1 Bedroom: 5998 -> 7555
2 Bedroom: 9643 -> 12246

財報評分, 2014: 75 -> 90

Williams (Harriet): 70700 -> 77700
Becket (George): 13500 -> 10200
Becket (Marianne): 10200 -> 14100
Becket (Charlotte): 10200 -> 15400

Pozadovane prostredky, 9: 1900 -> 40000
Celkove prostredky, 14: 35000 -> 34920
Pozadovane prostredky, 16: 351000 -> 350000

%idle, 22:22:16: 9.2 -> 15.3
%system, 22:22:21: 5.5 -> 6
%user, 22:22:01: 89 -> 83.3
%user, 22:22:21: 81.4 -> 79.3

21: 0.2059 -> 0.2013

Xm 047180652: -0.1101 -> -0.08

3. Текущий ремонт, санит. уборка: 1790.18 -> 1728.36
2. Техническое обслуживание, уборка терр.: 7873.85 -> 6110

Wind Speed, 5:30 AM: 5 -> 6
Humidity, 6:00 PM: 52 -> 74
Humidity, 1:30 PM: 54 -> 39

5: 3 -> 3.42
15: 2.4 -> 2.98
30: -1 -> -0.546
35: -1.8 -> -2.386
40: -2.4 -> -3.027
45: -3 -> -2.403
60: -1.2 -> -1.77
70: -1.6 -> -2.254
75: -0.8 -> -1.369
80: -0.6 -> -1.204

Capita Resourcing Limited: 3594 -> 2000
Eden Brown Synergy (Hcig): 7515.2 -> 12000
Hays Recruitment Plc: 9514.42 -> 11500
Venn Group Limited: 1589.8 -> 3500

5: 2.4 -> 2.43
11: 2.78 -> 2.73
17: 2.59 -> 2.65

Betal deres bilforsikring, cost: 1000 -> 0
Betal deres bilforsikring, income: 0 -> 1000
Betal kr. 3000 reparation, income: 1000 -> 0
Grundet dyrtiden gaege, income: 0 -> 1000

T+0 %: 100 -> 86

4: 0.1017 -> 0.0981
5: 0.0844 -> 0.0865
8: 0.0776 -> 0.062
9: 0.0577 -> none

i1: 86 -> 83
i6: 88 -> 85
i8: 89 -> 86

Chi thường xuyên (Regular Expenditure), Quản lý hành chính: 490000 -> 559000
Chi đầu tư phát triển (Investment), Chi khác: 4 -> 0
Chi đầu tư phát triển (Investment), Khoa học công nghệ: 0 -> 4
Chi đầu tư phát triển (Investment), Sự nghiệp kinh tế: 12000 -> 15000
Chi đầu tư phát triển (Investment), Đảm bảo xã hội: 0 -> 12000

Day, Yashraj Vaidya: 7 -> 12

○ ○ ○

**Assignment:**
An exact copy of the lines from the one holding "17: 2.59 -> 2.65" through the end of the data is the whole answer.

**Your solution:**
17: 2.59 -> 2.65

Betal deres bilforsikring, cost: 1000 -> 0
Betal deres bilforsikring, income: 0 -> 1000
Betal kr. 3000 reparation, income: 1000 -> 0
Grundet dyrtiden gaege, income: 0 -> 1000

T+0 %: 100 -> 86

4: 0.1017 -> 0.0981
5: 0.0844 -> 0.0865
8: 0.0776 -> 0.062
9: 0.0577 -> none

i1: 86 -> 83
i6: 88 -> 85
i8: 89 -> 86

Chi thường xuyên (Regular Expenditure), Quản lý hành chính: 490000 -> 559000
Chi đầu tư phát triển (Investment), Chi khác: 4 -> 0
Chi đầu tư phát triển (Investment), Khoa học công nghệ: 0 -> 4
Chi đầu tư phát triển (Investment), Sự nghiệp kinh tế: 12000 -> 15000
Chi đầu tư phát triển (Investment), Đảm bảo xã hội: 0 -> 12000

Day, Yashraj Vaidya: 7 -> 12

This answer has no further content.